LISC National
Our Work


A safe, affordable home is one of the basic requisites of life—a key to individual health and well-being, and the foundation for sustainable, eco­nomically vibrant and diverse neighborhoods.

Housing is where LISC started. And it’s still the cornerstone of our mission, even as our vision has expanded to incorporate work to improve education, health, safety and economic growth in the places where we work. LISC helps make qual­ity, affordable housing available to low-income and vulnerable residents—from seniors to veterans to the formerly homeless—in underserved communities.

LISC Toledo invests in all kinds of affordable housing. We help develop multi-family rentals and preserve existing ones that could be lost to market forces or deterioration. We finance sustainable, “green” construction and reha­bilitation, which makes for lower operating costs and has been proven to boost health outcomes for occupants and entire neighborhoods. And we lead foreclosure interventions that help people keep their homes, or that reinvigorate communities where foreclosure has decimated block after block.

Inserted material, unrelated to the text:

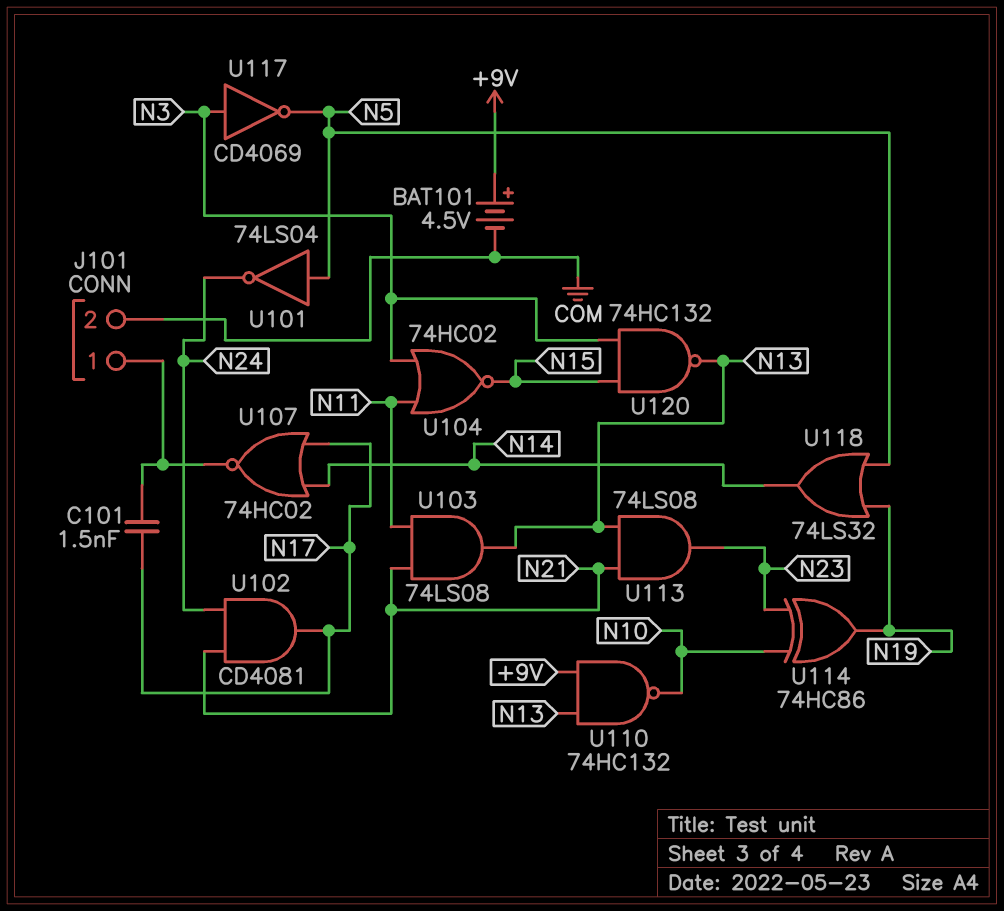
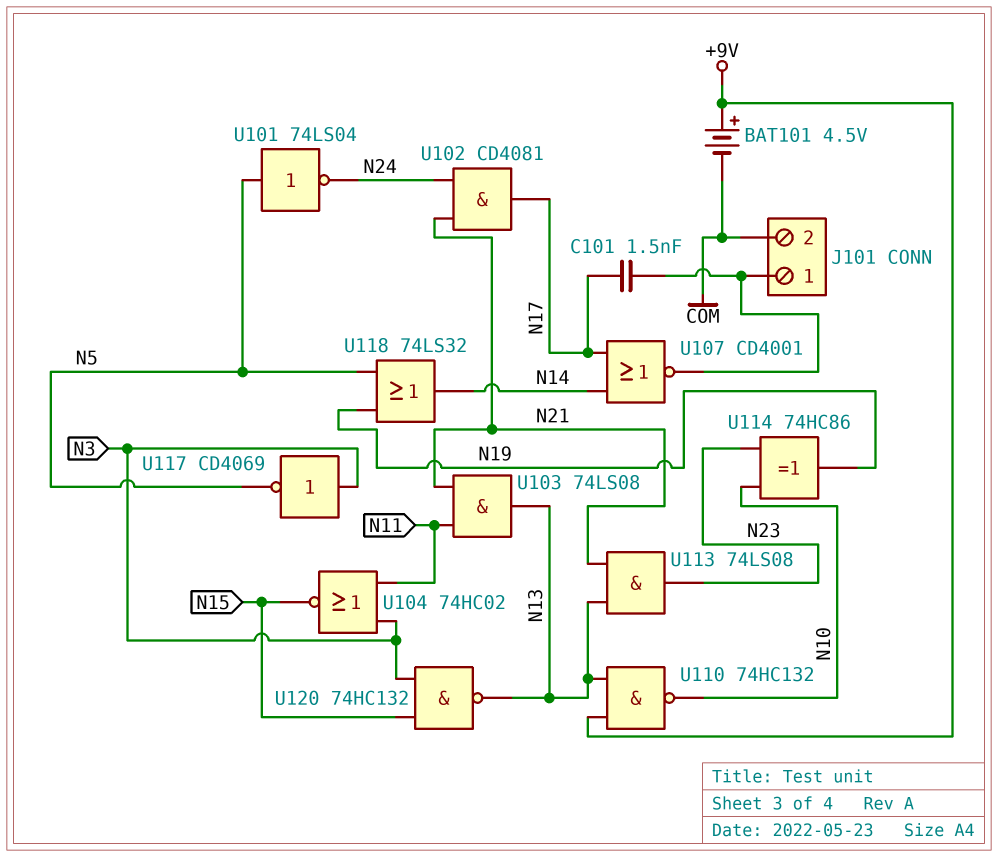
U107: NOR 74HC02 (in N14, in N17, out J101/1) -> NOR CD4001 (in N14, in N17, out J101/1)

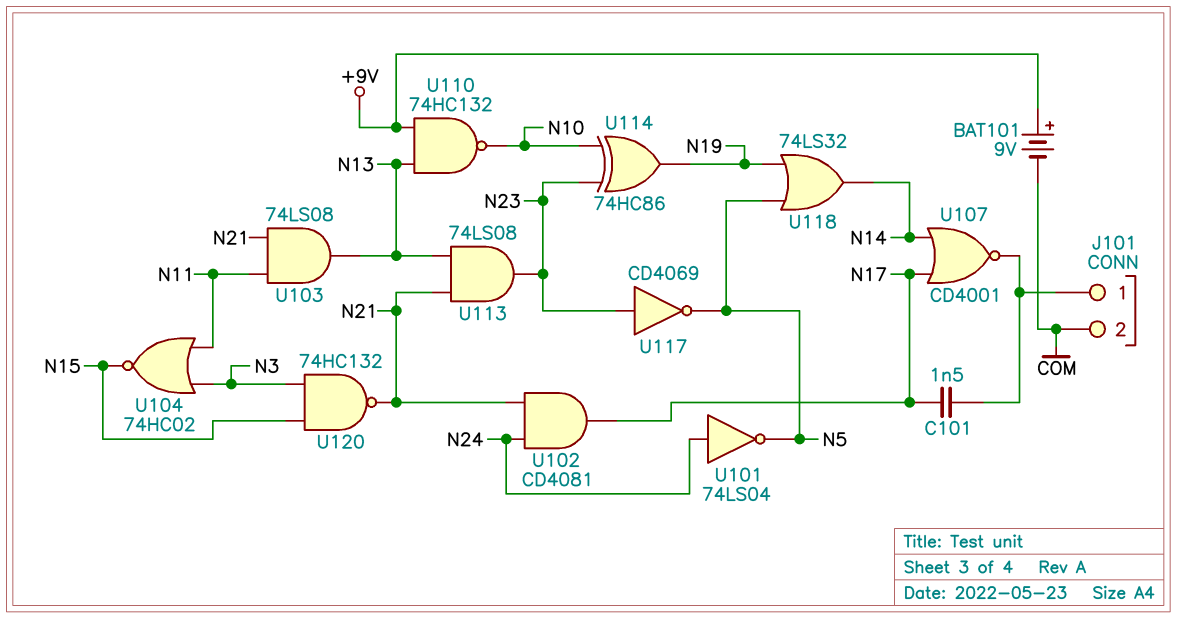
BAT101: 4.5V (plus +9V, minus COM) -> 9V (plus +9V, minus COM)
U101: NOT 74LS04 (in N5, out N24) -> NOT 74LS04 (in N24, out N5)
U117: NOT CD4069 (in N3, out N5) -> NOT CD4069 (in N23, out N5)
U120: NAND 74HC132 (in N3, in N15, out N13) -> NAND 74HC132 (in N3, in N15, out N21)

To make this all happen, LISC Toledo provides grants, loans, and equity for nearly every aspect of development, from planning and acquisition to construction and ren­ovation. We do this through LISC Housing and our affiliate, the National Equity Fund. LISC National also created the Community Development Trust, the first real estate investment trust specializing in affordable housing that continues to invest in affordable housing around the country.  We offer techni­cal assistance, data and mapping tools to communi­ty-based organizations working to improve the supply and condition of affordable housing in their neigh­borhoods. And we advocate for good housing policy at all levels of government.

Year 16 Initiative

Since 2016, LISC has facilitated a working group to address issues with Toledo’s portfolio of approximately 750 scattered site single family homes built with the Low Income Housing Tax Credit program in the early to mid-2000s.  These homes are reaching the end of their mandated compliance period and tenants are able to acquire them and become homeowners. Existing tenants are linked with the Financial Opportunity Centers to help them prepare financially for the opportunity to acquire the home they’ve been renting. In order to facilitate the homeownership that was originally envisioned in the project, LISC is facilitating a working group of city, county and state representatives along with developers, banks and other lenders, to streamline the process.

To determine success, we are tracking items such as the number of new homeowners created, number of units who’s affordability was preserved, number of overall sales, and resources leveraged.